At the end of my comment, I would like to point out two issues. One of them is concerned with the concept of science. Firstly, according to my understanding, science cannot just be Western science and technology of the Western world, it can have a broader recognition. The second issue is the recent tendency of science and technology. Science and technology may move closer to each other and become one entity. And so even basic science can have economic value in combination with technology. At the end of this year EC integration is expected, and Canada and America have also reached a free bilateral trade agreement. In that block formation, maybe science and technology might also be enclosed within some framework. There is then the possibility that science and technology might be blocked within these blocks in some instances, blocking the progress to the goal of sharing common assets for all human beings.
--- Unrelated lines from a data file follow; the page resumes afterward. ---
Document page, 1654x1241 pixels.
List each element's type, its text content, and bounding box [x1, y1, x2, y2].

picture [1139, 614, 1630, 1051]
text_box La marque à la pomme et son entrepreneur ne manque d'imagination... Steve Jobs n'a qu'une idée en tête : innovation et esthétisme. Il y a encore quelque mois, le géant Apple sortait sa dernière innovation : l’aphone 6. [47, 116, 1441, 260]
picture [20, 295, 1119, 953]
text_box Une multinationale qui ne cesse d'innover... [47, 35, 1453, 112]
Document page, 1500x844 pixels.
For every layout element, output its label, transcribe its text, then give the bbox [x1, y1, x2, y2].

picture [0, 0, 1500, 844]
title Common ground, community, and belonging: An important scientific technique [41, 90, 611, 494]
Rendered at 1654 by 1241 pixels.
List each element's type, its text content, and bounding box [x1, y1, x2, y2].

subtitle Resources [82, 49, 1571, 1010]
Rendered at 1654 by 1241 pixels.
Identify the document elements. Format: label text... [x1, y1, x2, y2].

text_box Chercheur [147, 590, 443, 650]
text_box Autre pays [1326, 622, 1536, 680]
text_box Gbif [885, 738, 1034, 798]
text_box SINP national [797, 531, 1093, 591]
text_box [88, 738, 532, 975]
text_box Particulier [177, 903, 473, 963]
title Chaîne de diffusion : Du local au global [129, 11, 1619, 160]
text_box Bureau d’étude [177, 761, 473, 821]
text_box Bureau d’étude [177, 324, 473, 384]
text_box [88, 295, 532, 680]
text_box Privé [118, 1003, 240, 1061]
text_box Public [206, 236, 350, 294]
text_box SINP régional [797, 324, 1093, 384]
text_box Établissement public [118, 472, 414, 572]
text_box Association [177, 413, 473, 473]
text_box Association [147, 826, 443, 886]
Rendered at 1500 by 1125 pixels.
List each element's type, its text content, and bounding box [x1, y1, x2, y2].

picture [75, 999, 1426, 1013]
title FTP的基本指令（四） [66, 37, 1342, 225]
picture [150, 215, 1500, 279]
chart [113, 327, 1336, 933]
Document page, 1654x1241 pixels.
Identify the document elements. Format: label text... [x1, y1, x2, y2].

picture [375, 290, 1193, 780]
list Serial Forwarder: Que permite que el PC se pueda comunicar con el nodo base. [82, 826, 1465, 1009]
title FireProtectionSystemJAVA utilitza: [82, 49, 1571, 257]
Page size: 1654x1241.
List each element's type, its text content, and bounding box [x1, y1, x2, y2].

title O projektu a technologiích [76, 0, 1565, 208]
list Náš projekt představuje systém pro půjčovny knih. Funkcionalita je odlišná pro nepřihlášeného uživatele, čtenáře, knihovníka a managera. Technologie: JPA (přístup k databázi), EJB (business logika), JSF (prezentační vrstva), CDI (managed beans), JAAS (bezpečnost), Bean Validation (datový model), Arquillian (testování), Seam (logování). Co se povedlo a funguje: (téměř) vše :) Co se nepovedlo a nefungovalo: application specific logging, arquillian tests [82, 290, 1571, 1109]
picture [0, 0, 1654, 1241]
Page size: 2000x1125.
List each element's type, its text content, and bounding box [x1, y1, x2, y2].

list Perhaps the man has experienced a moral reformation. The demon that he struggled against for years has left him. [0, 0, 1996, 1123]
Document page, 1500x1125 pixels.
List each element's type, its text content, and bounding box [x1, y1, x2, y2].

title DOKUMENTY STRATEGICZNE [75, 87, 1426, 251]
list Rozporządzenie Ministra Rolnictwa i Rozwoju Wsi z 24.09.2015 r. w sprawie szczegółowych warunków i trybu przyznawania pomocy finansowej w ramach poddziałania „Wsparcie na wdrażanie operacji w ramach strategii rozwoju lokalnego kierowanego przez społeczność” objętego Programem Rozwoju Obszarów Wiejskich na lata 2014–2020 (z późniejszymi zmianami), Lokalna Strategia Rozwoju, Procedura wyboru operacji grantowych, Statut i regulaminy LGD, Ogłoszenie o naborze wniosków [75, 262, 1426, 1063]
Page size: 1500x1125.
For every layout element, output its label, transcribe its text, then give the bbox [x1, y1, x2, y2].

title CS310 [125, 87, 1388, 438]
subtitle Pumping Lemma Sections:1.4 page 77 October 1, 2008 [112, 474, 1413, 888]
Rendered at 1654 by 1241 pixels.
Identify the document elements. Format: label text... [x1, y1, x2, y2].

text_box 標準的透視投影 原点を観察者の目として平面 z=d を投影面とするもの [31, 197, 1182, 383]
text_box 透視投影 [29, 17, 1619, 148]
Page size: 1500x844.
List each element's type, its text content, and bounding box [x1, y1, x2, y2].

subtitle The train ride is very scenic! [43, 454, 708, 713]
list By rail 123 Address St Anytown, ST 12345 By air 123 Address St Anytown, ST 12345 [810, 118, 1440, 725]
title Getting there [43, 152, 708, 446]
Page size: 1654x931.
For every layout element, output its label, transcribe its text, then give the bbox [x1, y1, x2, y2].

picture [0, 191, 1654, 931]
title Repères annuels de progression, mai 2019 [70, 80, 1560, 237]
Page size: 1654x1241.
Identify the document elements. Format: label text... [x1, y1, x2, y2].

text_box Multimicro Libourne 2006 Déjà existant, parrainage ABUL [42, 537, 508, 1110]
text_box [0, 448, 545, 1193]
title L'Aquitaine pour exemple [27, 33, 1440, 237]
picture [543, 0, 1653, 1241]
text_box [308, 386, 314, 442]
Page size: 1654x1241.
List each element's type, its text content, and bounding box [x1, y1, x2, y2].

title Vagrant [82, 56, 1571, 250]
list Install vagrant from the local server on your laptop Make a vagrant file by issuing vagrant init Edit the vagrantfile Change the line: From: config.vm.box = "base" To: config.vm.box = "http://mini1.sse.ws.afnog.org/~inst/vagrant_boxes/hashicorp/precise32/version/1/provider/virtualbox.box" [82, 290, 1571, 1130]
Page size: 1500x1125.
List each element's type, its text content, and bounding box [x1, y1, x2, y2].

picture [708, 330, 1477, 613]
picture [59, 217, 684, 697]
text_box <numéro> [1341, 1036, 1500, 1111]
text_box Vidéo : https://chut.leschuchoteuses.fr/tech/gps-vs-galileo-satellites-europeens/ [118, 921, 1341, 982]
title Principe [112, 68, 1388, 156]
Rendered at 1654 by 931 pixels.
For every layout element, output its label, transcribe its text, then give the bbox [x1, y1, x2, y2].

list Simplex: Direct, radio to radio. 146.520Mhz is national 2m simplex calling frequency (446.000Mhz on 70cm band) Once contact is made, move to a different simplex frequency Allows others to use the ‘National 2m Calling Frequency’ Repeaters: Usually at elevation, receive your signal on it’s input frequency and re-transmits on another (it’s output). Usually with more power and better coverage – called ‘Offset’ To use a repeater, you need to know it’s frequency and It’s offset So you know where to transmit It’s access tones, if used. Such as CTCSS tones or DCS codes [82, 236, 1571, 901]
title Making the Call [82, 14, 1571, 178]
In the current world the responsibility of scientists should be thoroughly discussed.

This seminar is focused on the issue of bioethics, however, economic, political and cultural issues are all dependent on the advancement of science and technology. Therefore fundamentally speaking, the recognition is very essential and vital for us. We have to fully endeavour to work out what is the responsibility on our shoulder. The cultures of the Western world and Eastern world may differ, Japan fortunately has some mixture of both. Under these circumstances we can make a further effort for reviewing the scientist's responsibility. It is not only limited to the scope of bioethics, it can be applied to the issues concerning all the fields of science and technology. Prof. Mˇlan¨on and Prof. Gajdusek presented us with wonderful presentations, and have made this seminar very fruitful. My appreciation is addressed to all the distinguished guests of this seminar. I would like to conclude the session now.

Finally, I would like to extend my sincere appreciation to President Torizuka and Professor Fujiki for their arranging this frutiful symposium and inviting us.